Hay algo fundamental que distancia a Augusto de Gandhi, y que a la vez los unifica. Respecto de aquel, con todo y su frugalidad y modestia, habría que recordar que no le tiembla la mano para hacer valer la ley romana, incluso si eso implica una gradación suficiente de violencia. El ejército le obedece tal como se obedece a un probo emperador virtuoso, muy distinto de los traslapes de locura, en el fondo complejos de inferioridad como comenta implícitamente Suetonio, de un Calígula o Nerón. Nerón, por ejemplo, entronizado a los dieciséis años, forzaba a los invitados de sus largas fiestas (más de 10 horas) a escucharlo mientras mal-cantaba algunas piezas. Siempre fue un cantante frustrado que se ofendía fácilmente. Bien podría preguntarse alguien en este punto: ¿cuál es el sentido de forjar un gran dominio como el romano si los propios descendientes políticos se encargarán de mancillarlo a la primera oportunidad? Me aventuro a responder que dicha conducta pretende igualarse a los grandes méritos políticos, digamos, de Alejando Magno, cuya utopía consistió en dotar al mundo de un imperio pluricultural que se extendiese hasta la India antigua. Esta intención, comenta Alfonso Reyes a pie de página en la Introducción al Estudio de Grecia de Alexander Petrie, esconde en su seno el establecimiento de un fundamento unívoco para un gran espectro de creencias, es decir, el de un dominio político mundial, ejemplo que muchos habrían de seguir en la posteridad, tal como queda atestiguado por el Sacro Imperio Romano Germánico de Carlomagno, o por Napoleón, Tamerlán o Gengis Khan. Por cierto: los hijos de Helena de Menelao (o del adolescente Paris en Troya, ¡uy!), los griegos, se contentaron con edificar un imperio filosófico, nada más.
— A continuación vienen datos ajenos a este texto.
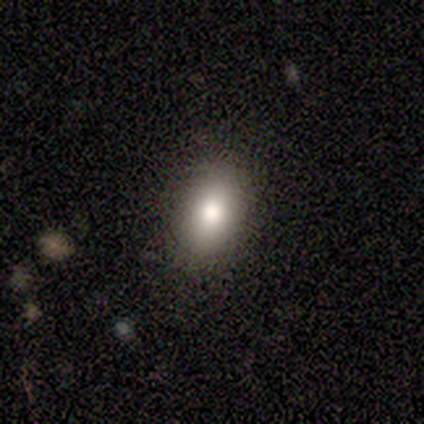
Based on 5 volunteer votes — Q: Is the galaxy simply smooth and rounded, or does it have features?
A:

Mahatma Gandhi, pues, no es menos valedero que César Augusto, pues ambos sentaron las bases de magnos espacios políticos vitales, boyantes de pluralidad étnica y religiosa. Acaso esto lo demuestra los análogos títulos espirituales que preceden sus nombres. Mahatma (gran alma o sabio) para el hindú; César (palabra usada por los griegos para regente, ‘kaisar’, aunque su etimología se refiere probablemente a la palabra ‘elefante’ en lengua púnica cartaginesa del norte de África, lengua semítica junto al hebreo y fenicio) para el romano. La verdad, en conclusión, también puede ser muy violenta como la espada y transformar la realidad y destino de un pueblo. Para ojos de la divinidad, Gandhi y Augusto, pienso, podrían tratarse de la misma persona, la misma esquirla danzante en medio de la creación.